**YOUR OBJECTIVE:**
Copy the full Lenvima passage word for word, keeping every line and heading unchanged.

**SOURCE DOCUMENT:**
Lenvima was first approved in the U.S. on February 13, 2015, for patients with locally recurrent or metastatic, progressive, radioactive iodine-refractory differentiated thyroid cancer (DTC).
"By bringing this breakthrough treatment to patients with advanced RCC, Eisai now offers an efficacious option in a second difficult-to-treat tumor type, just 15 months after its initial approval, and we look forward to continued exploration of LENVIMA in additional malignancies," said Alton Kremer, M.D., Ph.D., Chief Clinical Officer and Chief Medical Officer, Oncology Business Group at Eisai. "This also marks the second time in four months that one of Eisai's oncology treatments has been granted a new indication following Priority Review from the FDA. These milestones, as well as the ongoing development of innovative agents in our pipeline, underscore our steadfast commitment to Eisai's human health care (hhc) mission of identifying and addressing the unmet needs of people living with cancer."

About Study 205

Study 205, the Phase 2 study, was a multicenter, randomized trial in patients (n=153) with unresectable advanced or metastatic RCC who were previously treated with an anti-angiogenic therapy and randomized 1:1:1 to receive a combination of 18 mg LENVIMA plus 5 mg everolimus once a day, LENVIMA only (24 mg once a day) or everolimus only (10 mg once a day) administered orally in continuous 28-day cycles until disease progression or unacceptable toxicity. The primary efficacy endpoint of this study was investigator-assessed PFS. Other endpoints of the study included ORR, OS and safety.
The results of this study were published online in The Lancet Oncology in October 2015, following an oral presentation at the 2015 American Society of Clinical Oncology (ASCO) Annual Meeting.

**PROVIDED INFORMATION:**
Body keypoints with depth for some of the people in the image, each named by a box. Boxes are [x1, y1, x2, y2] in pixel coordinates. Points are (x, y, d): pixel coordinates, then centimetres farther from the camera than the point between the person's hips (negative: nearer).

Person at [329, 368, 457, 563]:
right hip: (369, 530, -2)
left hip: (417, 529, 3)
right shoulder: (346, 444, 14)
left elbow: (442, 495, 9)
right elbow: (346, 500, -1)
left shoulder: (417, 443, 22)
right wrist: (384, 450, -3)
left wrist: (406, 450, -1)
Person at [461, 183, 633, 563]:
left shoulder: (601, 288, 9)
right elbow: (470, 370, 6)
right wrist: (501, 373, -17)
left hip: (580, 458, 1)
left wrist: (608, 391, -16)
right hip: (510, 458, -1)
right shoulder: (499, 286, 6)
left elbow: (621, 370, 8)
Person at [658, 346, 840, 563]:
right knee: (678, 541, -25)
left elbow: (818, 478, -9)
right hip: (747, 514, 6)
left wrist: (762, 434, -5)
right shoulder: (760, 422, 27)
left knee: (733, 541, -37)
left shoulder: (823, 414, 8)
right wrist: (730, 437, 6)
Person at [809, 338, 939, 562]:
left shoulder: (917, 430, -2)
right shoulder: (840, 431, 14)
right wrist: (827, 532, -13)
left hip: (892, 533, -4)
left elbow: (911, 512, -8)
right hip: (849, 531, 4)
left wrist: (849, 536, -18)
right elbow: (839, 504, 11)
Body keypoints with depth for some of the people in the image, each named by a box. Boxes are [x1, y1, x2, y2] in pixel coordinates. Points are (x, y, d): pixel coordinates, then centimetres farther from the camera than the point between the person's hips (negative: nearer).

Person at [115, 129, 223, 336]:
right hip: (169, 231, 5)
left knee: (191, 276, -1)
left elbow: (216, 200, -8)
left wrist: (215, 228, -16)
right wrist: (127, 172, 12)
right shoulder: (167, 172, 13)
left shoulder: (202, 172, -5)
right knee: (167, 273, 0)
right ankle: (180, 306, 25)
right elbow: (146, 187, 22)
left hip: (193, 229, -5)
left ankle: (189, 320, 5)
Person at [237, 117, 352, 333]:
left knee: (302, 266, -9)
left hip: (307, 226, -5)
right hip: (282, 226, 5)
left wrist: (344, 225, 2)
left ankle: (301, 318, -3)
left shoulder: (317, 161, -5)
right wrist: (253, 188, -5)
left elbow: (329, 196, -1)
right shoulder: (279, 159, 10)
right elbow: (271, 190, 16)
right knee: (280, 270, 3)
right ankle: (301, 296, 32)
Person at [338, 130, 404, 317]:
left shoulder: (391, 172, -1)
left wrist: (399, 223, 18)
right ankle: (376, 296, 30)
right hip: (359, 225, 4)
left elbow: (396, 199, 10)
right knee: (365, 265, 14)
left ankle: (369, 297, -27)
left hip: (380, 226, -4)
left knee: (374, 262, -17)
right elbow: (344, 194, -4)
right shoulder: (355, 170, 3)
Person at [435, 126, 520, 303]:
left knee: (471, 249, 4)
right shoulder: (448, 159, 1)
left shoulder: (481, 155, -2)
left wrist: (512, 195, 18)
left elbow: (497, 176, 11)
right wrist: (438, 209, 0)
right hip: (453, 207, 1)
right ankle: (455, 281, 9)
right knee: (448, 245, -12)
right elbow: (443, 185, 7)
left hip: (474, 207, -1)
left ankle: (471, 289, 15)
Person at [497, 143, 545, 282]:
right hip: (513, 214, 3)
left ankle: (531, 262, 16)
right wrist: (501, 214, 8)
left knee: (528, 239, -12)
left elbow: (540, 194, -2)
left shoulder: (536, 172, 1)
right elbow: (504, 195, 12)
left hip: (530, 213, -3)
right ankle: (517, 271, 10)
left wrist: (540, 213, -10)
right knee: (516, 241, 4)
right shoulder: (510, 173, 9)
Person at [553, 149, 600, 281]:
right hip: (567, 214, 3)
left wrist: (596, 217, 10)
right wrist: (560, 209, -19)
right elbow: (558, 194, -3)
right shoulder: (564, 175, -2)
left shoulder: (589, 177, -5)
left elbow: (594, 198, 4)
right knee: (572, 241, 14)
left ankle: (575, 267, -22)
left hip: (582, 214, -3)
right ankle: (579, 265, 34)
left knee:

**REPLY:**
Lenvima was first approved in the U.S. on February 13, 2015, for patients with locally recurrent or metastatic, progressive, radioactive iodine-refractory differentiated thyroid cancer (DTC).
"By bringing this breakthrough treatment to patients with advanced RCC, Eisai now offers an efficacious option in a second difficult-to-treat tumor type, just 15 months after its initial approval, and we look forward to continued exploration of LENVIMA in additional malignancies," said Alton Kremer, M.D., Ph.D., Chief Clinical Officer and Chief Medical Officer, Oncology Business Group at Eisai. "This also marks the second time in four months that one of Eisai's oncology treatments has been granted a new indication following Priority Review from the FDA. These milestones, as well as the ongoing development of innovative agents in our pipeline, underscore our steadfast commitment to Eisai's human health care (hhc) mission of identifying and addressing the unmet needs of people living with cancer."

About Study 205

Study 205, the Phase 2 study, was a multicenter, randomized trial in patients (n=153) with unresectable advanced or metastatic RCC who were previously treated with an anti-angiogenic therapy and randomized 1:1:1 to receive a combination of 18 mg LENVIMA plus 5 mg everolimus once a day, LENVIMA only (24 mg once a day) or everolimus only (10 mg once a day) administered orally in continuous 28-day cycles until disease progression or unacceptable toxicity. The primary efficacy endpoint of this study was investigator-assessed PFS. Other endpoints of the study included ORR, OS and safety.
The results of this study were published online in The Lancet Oncology in October 2015, following an oral presentation at the 2015 American Society of Clinical Oncology (ASCO) Annual Meeting.